*ABOUT THIS EXERCISE*
The answer should match the records character for character.

*Saved data entries*
____________________
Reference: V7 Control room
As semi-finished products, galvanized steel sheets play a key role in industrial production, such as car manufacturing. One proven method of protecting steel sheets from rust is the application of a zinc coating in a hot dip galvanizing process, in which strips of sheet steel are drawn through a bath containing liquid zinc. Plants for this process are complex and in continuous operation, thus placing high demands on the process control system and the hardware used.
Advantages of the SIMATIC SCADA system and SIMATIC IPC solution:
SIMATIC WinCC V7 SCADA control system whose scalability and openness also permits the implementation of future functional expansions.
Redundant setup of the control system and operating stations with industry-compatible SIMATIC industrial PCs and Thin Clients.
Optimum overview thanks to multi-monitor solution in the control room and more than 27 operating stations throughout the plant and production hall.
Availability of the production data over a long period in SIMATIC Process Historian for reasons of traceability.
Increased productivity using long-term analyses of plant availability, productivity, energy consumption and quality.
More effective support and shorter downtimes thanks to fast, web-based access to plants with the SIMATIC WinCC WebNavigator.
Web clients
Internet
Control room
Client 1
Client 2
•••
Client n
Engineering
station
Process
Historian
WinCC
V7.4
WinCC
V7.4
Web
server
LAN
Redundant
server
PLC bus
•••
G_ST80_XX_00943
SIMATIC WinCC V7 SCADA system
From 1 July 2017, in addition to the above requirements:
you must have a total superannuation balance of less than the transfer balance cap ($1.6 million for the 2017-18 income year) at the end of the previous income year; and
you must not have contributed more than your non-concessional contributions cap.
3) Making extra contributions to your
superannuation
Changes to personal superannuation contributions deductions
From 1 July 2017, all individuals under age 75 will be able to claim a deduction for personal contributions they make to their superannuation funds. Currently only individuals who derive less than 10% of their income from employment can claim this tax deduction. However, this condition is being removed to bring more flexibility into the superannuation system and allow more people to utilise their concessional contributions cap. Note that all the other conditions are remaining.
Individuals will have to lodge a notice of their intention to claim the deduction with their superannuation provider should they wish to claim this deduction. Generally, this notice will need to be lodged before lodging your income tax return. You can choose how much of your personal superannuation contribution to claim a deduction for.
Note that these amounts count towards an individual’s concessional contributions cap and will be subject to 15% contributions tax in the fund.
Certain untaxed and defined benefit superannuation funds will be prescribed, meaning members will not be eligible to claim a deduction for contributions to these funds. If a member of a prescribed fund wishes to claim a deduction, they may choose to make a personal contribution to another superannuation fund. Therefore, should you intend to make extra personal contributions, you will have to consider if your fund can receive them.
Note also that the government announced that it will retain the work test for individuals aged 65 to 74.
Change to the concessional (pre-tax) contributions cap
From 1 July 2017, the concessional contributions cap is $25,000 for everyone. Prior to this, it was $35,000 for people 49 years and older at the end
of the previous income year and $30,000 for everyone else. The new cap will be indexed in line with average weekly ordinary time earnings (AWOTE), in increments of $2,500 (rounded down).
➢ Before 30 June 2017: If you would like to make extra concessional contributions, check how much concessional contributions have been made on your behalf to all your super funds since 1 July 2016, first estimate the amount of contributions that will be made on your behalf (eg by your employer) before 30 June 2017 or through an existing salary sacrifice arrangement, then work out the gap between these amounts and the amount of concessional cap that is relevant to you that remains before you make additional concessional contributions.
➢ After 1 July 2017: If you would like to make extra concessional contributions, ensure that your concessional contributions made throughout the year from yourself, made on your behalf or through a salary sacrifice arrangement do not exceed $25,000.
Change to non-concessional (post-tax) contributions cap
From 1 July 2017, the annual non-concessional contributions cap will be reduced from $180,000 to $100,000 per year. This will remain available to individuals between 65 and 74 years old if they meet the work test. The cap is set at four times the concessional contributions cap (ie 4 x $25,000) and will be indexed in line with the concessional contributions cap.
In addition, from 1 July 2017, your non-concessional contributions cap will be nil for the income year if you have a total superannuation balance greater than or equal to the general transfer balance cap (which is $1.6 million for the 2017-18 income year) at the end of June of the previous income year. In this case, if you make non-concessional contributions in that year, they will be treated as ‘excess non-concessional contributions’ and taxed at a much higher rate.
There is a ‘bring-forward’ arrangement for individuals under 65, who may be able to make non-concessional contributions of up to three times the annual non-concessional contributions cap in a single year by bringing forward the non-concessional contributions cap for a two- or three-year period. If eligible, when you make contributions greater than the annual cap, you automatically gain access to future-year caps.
____________________
*ANSWER SECTION*
Reference: V7 Control room
As semi-finished products, galvanized steel sheets play a key role in industrial production, such as car manufacturing. One proven method of protecting steel sheets from rust is the application of a zinc coating in a hot dip galvanizing process, in which strips of sheet steel are drawn through a bath containing liquid zinc. Plants for this process are complex and in continuous operation, thus placing high demands on the process control system and the hardware used.
Advantages of the SIMATIC SCADA system and SIMATIC IPC solution:
SIMATIC WinCC V7 SCADA control system whose scalability and openness also permits the implementation of future functional expansions.
Redundant setup of the control system and operating stations with industry-compatible SIMATIC industrial PCs and Thin Clients.
Optimum overview thanks to multi-monitor solution in the control room and more than 27 operating stations throughout the plant and production hall.
Availability of the production data over a long period in SIMATIC Process Historian for reasons of traceability.
Increased productivity using long-term analyses of plant availability, productivity, energy consumption and quality.
More effective support and shorter downtimes thanks to fast, web-based access to plants with the SIMATIC WinCC WebNavigator.
Web clients
Internet
Control room
Client 1
Client 2
•••
Client n
Engineering
station
Process
Historian
WinCC
V7.4
WinCC
V7.4
Web
server
LAN
Redundant
server
PLC bus
•••
G_ST80_XX_00943
SIMATIC WinCC V7 SCADA system
From 1 July 2017, in addition to the above requirements:
you must have a total superannuation balance of less than the transfer balance cap ($1.6 million for the 2017-18 income year) at the end of the previous income year; and
you must not have contributed more than your non-concessional contributions cap.
3) Making extra contributions to your
superannuation
Changes to personal superannuation contributions deductions
From 1 July 2017, all individuals under age 75 will be able to claim a deduction for personal contributions they make to their superannuation funds. Currently only individuals who derive less than 10% of their income from employment can claim this tax deduction. However, this condition is being removed to bring more flexibility into the superannuation system and allow more people to utilise their concessional contributions cap. Note that all the other conditions are remaining.
Individuals will have to lodge a notice of their intention to claim the deduction with their superannuation provider should they wish to claim this deduction. Generally, this notice will need to be lodged before lodging your income tax return. You can choose how much of your personal superannuation contribution to claim a deduction for.
Note that these amounts count towards an individual’s concessional contributions cap and will be subject to 15% contributions tax in the fund.
Certain untaxed and defined benefit superannuation funds will be prescribed, meaning members will not be eligible to claim a deduction for contributions to these funds. If a member of a prescribed fund wishes to claim a deduction, they may choose to make a personal contribution to another superannuation fund. Therefore, should you intend to make extra personal contributions, you will have to consider if your fund can receive them.
Note also that the government announced that it will retain the work test for individuals aged 65 to 74.
Change to the concessional (pre-tax) contributions cap
From 1 July 2017, the concessional contributions cap is $25,000 for everyone. Prior to this, it was $35,000 for people 49 years and older at the end
of the previous income year and $30,000 for everyone else. The new cap will be indexed in line with average weekly ordinary time earnings (AWOTE), in increments of $2,500 (rounded down).
➢ Before 30 June 2017: If you would like to make extra concessional contributions, check how much concessional contributions have been made on your behalf to all your super funds since 1 July 2016, first estimate the amount of contributions that will be made on your behalf (eg by your employer) before 30 June 2017 or through an existing salary sacrifice arrangement, then work out the gap between these amounts and the amount of concessional cap that is relevant to you that remains before you make additional concessional contributions.
➢ After 1 July 2017: If you would like to make extra concessional contributions, ensure that your concessional contributions made throughout the year from yourself, made on your behalf or through a salary sacrifice arrangement do not exceed $25,000.
Change to non-concessional (post-tax) contributions cap
From 1 July 2017, the annual non-concessional contributions cap will be reduced from $180,000 to $100,000 per year. This will remain available to individuals between 65 and 74 years old if they meet the work test. The cap is set at four times the concessional contributions cap (ie 4 x $25,000) and will be indexed in line with the concessional contributions cap.
In addition, from 1 July 2017, your non-concessional contributions cap will be nil for the income year if you have a total superannuation balance greater than or equal to the general transfer balance cap (which is $1.6 million for the 2017-18 income year) at the end of June of the previous income year. In this case, if you make non-concessional contributions in that year, they will be treated as ‘excess non-concessional contributions’ and taxed at a much higher rate.
There is a ‘bring-forward’ arrangement for individuals under 65, who may be able to make non-concessional contributions of up to three times the annual non-concessional contributions cap in a single year by bringing forward the non-concessional contributions cap for a two- or three-year period. If eligible, when you make contributions greater than the annual cap, you automatically gain access to future-year caps.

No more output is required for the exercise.